Israeli rabbi at center of dispute on blessing candidates

JERUSALEM — Gesher Party leader and Knesset member David Levy raised a storm on Thursday of last week by attacking the Shas Party's use of rabbis and amulets in local and general elections, calling it "idol worship."

"It's time to stop all these gimmicks, this idol worship, the amulets, and exploiting people's misery. It's dragging us back to the dark ages of demons and superstition, and attributing divine insight to a human being. It's insanity and should deeply concern us all," he said.

"It's surrealistic: Rabbis are being recruited to causes which are harmful to religion and to the nation's unity."

His outburst was perceived as the opening shot in his election battle against Shas, Gesher's main rival.

The attack followed kabbalist Rabbi Yitzhak Kadourie's blessing of Beit She'an mayoral candidate Pini Kabbalo, who is running against Levy's son, Jackie.

Levy described Kadourie as a senile old man who isn't aware of how he is being manipulated for political purposes. "That Rabbi Kadourie, with all due respect, I don't know if he realizes where he is. The poor man, they're abusing him. Does he have any idea whom he's blessing? Does he even know where he is taken?"

Shortly after Levy's statement, Kadourie was brought into Prime Minister Benjamin Netanyahu's office, to issue a Rosh Hashanah blessing to Netanyahu and the nation.

Wearing a large black kippah, Netanyahu said he had great respect for Kadourie.

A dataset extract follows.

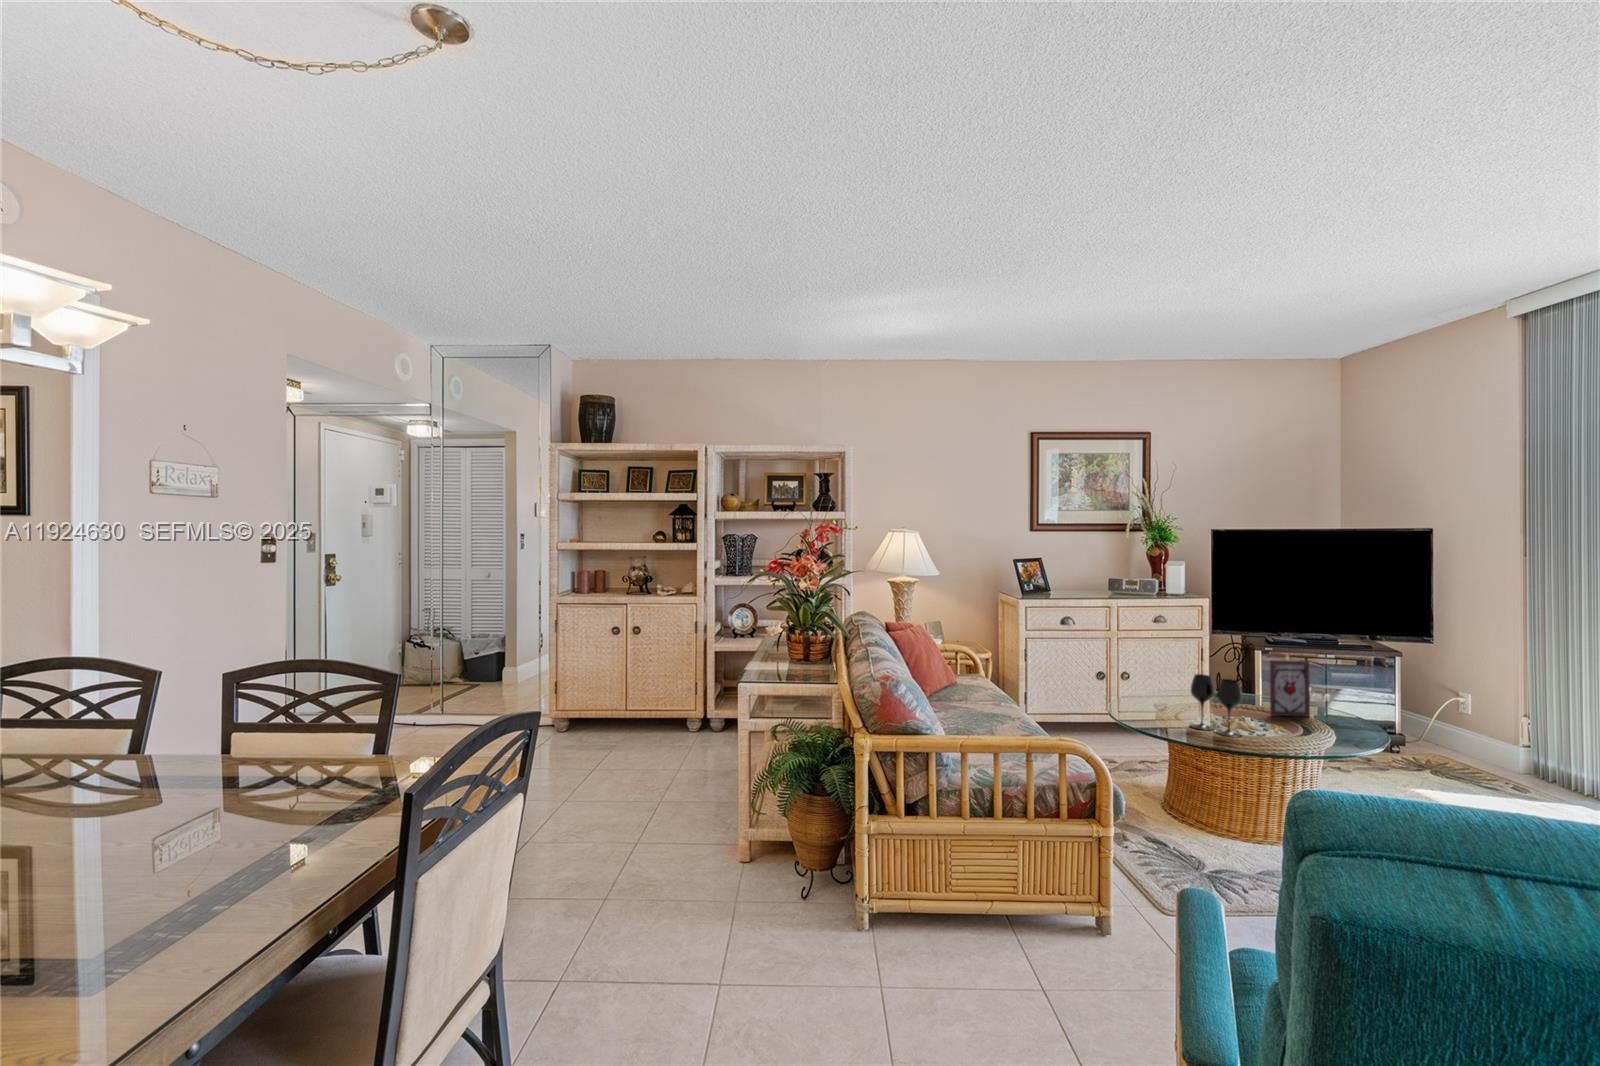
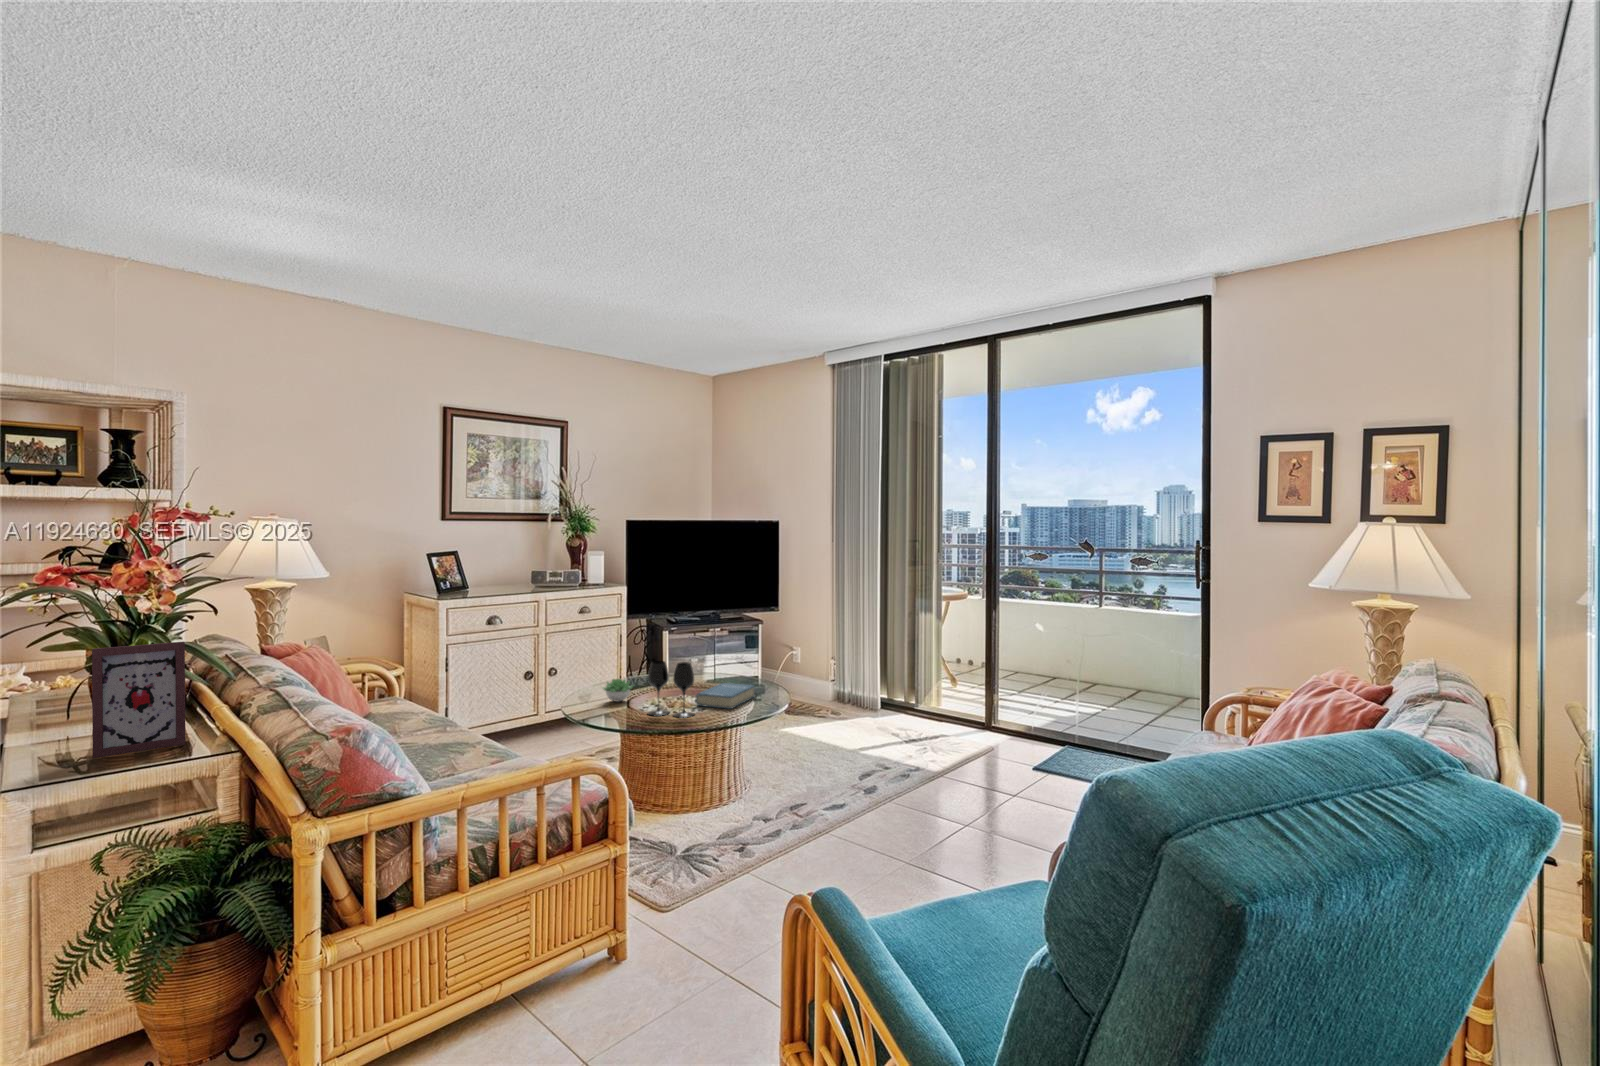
picture frame: present [1270,660,1310,717] -> present [92,642,185,758]
succulent plant: none [1150,687,1185,710] -> present [603,679,633,702]
hardback book: none [1249,711,1331,739] -> present [696,683,754,709]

"I think the rabbi is so sober, so clever, so wise, that it simply isn't serious for me to even testify to it," he told reporters at the meeting.

Levy's outburst stirred considerable debate about the role of rabbis in politics. It also drew some angry reactions.

Shas leader and Knesset member Aryeh Deri said he did not think Levy had attacked Shas directly, but in a closed meeting accused Levy of trying to delegitimize Shas.

"If it's a declaration of war, I won't be provoked to settle political accounts now. The election is the time and place to give our answer. It's time Gesher tests its power in elections," he said.

Deri conceded, however, that Levy could have been partly right. "Perhaps in Beit She'an, Kadourie's arrival for a revival meeting was used for political purposes, which I know Kadourie did not intend."

Kabbalo, however, said the meeting had been scheduled in advance and Kadourie knew he was coming to Beit She'an to bless him. "The Levy family has smelled the odor of defeat, hence the attack," he said.

Jewish Agency Chairman Avraham Burg called for the separation of state and religion.

"Religion is a burden one assumes on the personal level. Religious leaders should not be seen or involved in the public, collective domain. Religious leaders should be involved in helping the battered wife, the abused child, the new immigrant and the minorities. I don't want to see them close to the political institutions and treasury, because that corrupts both religion and politics," Burg said.

Both chief rabbis came out against the overuse of kabbalists. Sephardi Chief Rabbi Eliahu Bakshi-Doron said "it exists not only in Shas, but in the National Religious Party. There were even prime ministers who went to rabbis…This is exploitation, unlike innocent people who go to the rabbi to ask for a blessing."

Ashkenazi Chief Rabbi Yisrael Lau said it is not right to take rabbis to various places on the eve of an election to bless a particular candidate. He warned this not only shows disrespect to the rabbi, but is harmful "to the foundations of democracy."